A imagem de um iPhone reluzente nas mãos de um jovem americano é um símbolo moderno do “Sonho Americano”. Mas esse símbolo pode em breve se tornar mais caro — e menos onipresente. Em sua cruzada protecionista, o presidente dos Estados Unidos, Donald Trump, pode estar prestes a sabotar o maior ícone do capitalismo americano: a Apple. As tarifas propostas por Trump sobre produtos fabricados na China — e, pela primeira vez, também no Vietnã e na Índia — podem elevar em até 43% o preço dos iPhones, calcula a Rosenblatt Securities, corretora e empresa de pesquisa para o mercado financeiro. Isso significa que um modelo básico de US$ 799 poderia ultrapassar os US$ 1.100, enquanto a versão mais avançada poderia chegar a quase US$ 2.300.
As tarifas impostas por Trump atingem em cheio países asiáticos que se tornaram uma extensão das linhas de produção de empresas americanas.

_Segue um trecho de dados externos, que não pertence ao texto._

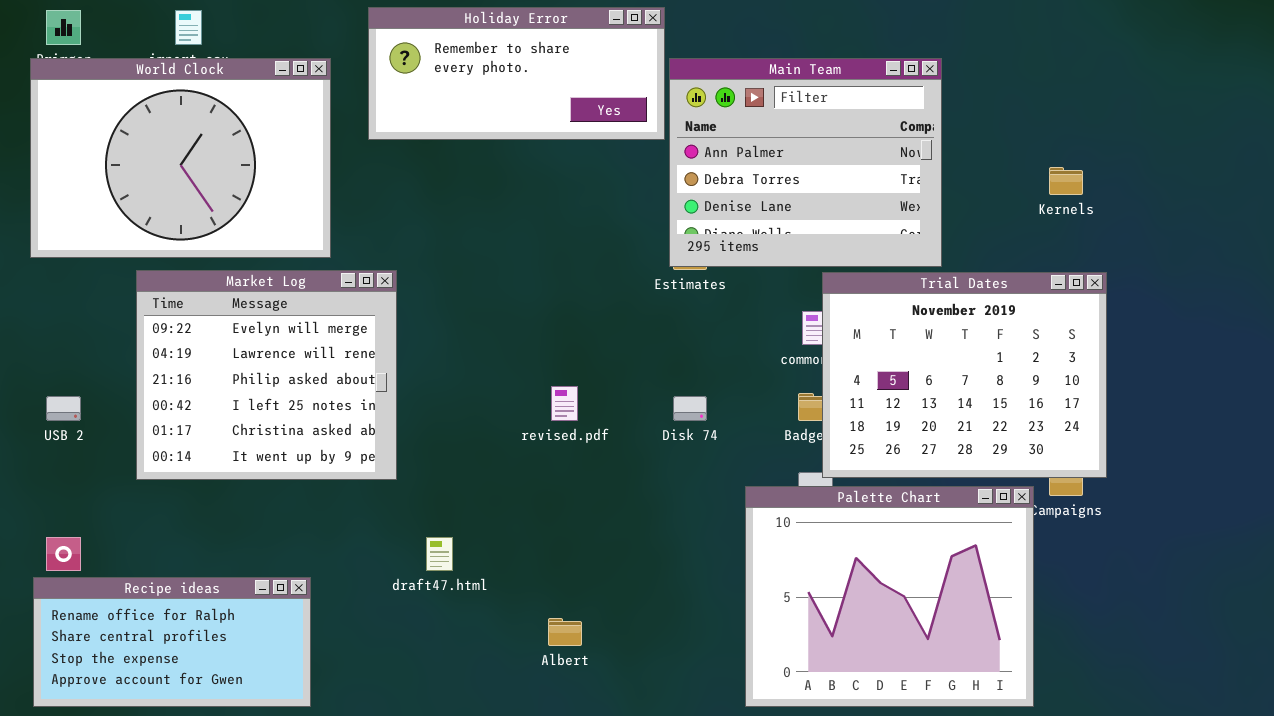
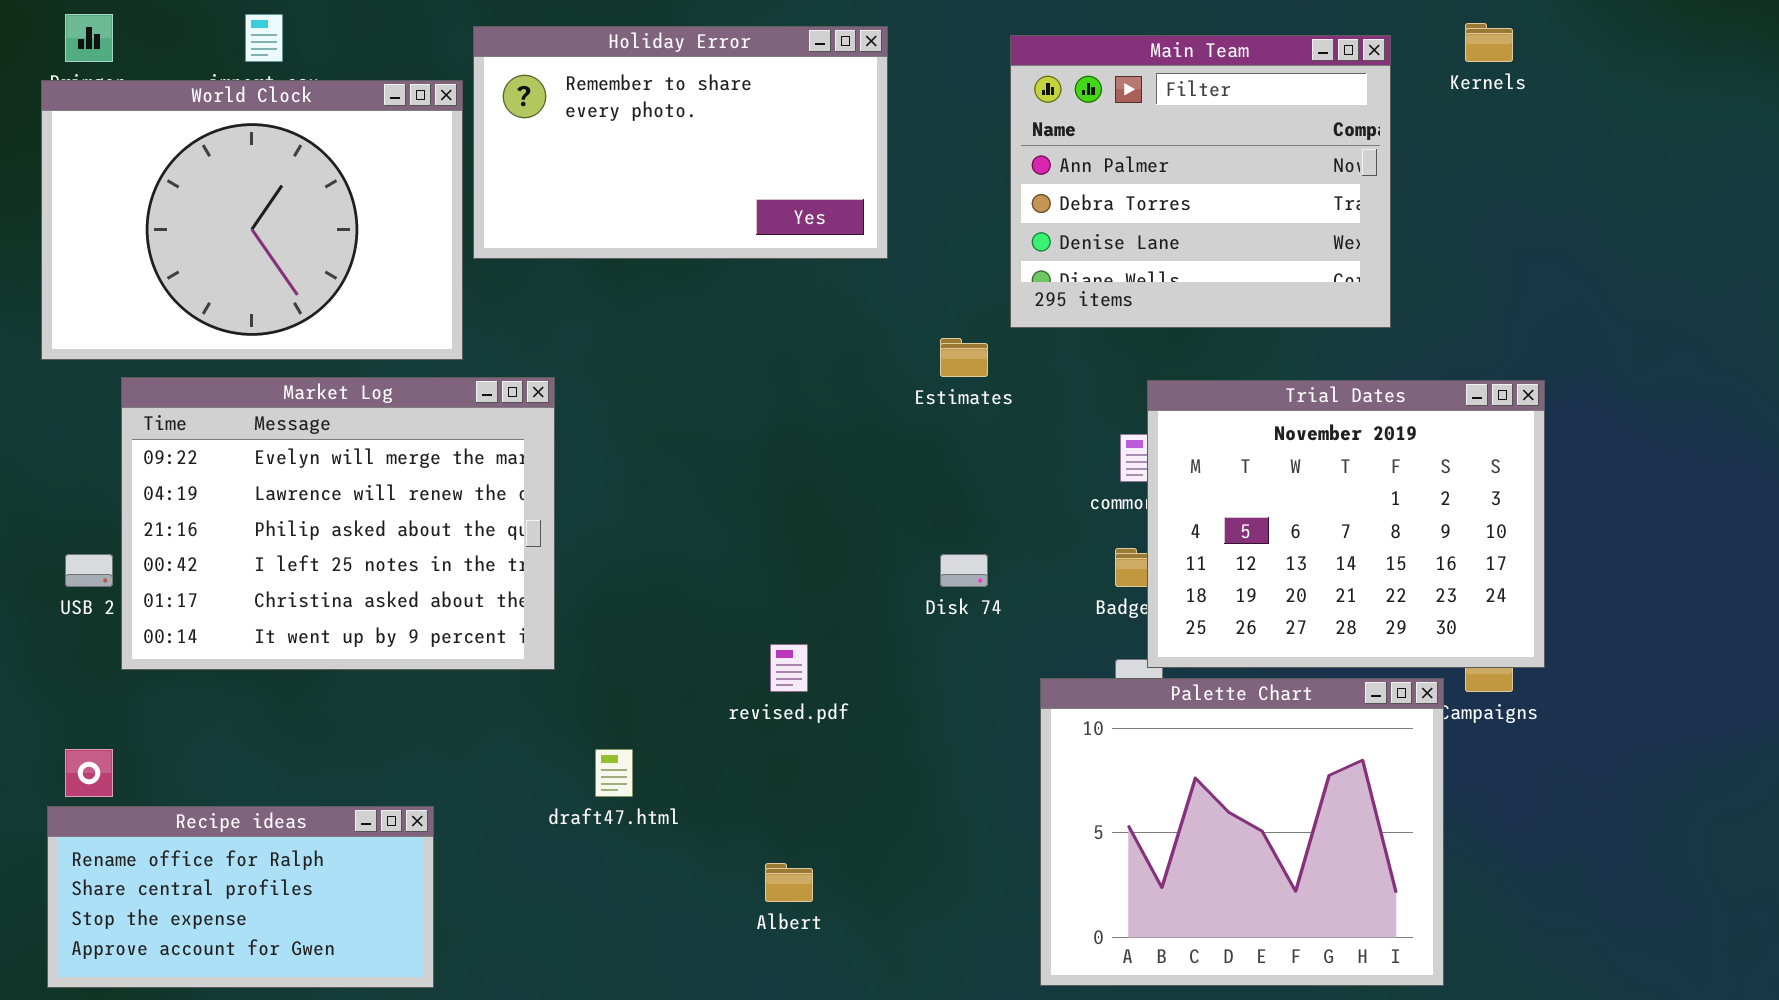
Holiday Error: [368,7,665,140] -> [473,26,888,259], moved, resized
Main Team: [669,58,942,267] -> [1010,35,1391,328], moved
Kernels: [1049,167,1083,195] -> [1465,23,1513,62], moved
Market Log: [136,270,397,480] -> [121,377,555,670], resized
revised.pdf: [551,386,578,421] -> [770,644,808,692], moved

Os produtos vindos da China serão taxados em 34%, do Vietnã em 46% e da Índia em 26% — nações que hoje abrigam uma parcela significativa da manufatura da Apple, ameaçando sua capacidade de manter margens de lucro sem repassar os custos ao consumidor.
A Apple detém cerca de 60% do mercado americano, segundo a Counterpoint Research. No entanto, essa liderança pode se fragilizar rapidamente se os consumidores derem preferência a alternativas que entregam desempenho semelhante por menos dinheiro. Segundo os analistas, atualmente o público já demonstra sinais de cansaço com a falta de inovações realmente disruptivas e, diante dos preços inflacionados, pode começar a migrar para opções mais acessíveis. Essa conjuntura cria espaço para um desfecho até recentemente inimaginável: a ascensão da Samsung no mercado americano. Com preços mais competitivos e fortes investimentos em telas dobráveis e inteligência artificial embarcada, a Samsung desponta como uma alternativa viável — e até mais atraente — aos produtos da Apple. lém disso, a Samsung tende a ser menos impactada pelo tarifaço. Embora também mantenha parte da produção nos países asiáticos que se tornaram alvo das medidas de Trump, a companhia fabrica um componente-chave em casa: os semicondutores. E, como a Coreia do Sul foi atingida por uma tarifa relativamente mais branda, de 25%, o impacto sobre seus custos deve ser menor.
Trump argumenta que, ao tornar a produção no exterior menos vantajosa, incentivará empresas como a Apple a trazerem suas fábricas de volta para solo americano, promovendo uma nova onda de reindustrialização. Mas a proposta ignora dois obstáculos estruturais. Primeiro, a produção de um smartphone envolve uma cadeia global altamente fragmentada, com centenas de fornecedores especializados — replicar esse ecossistema nos Estados Unidos levaria décadas e exigiria investimentos bilionários. Segundo, nem os consumidores nem o mercado financeiro parecem dispostos a esperar tanto tempo por uma adaptação.
O impacto imediato já pode ser sentido. Na última quinta-feira, as ações da Apple despencaram 9,3%, o pior desempenho desde março de 2020, quando a pandemia abalou os mercados. O recado de Wall Street é claro: a Apple enfrenta um choque potencialmente devastador, que ameaça tanto seu modelo de negócios quanto sua posição de hegemonia no mercado global de tecnologia.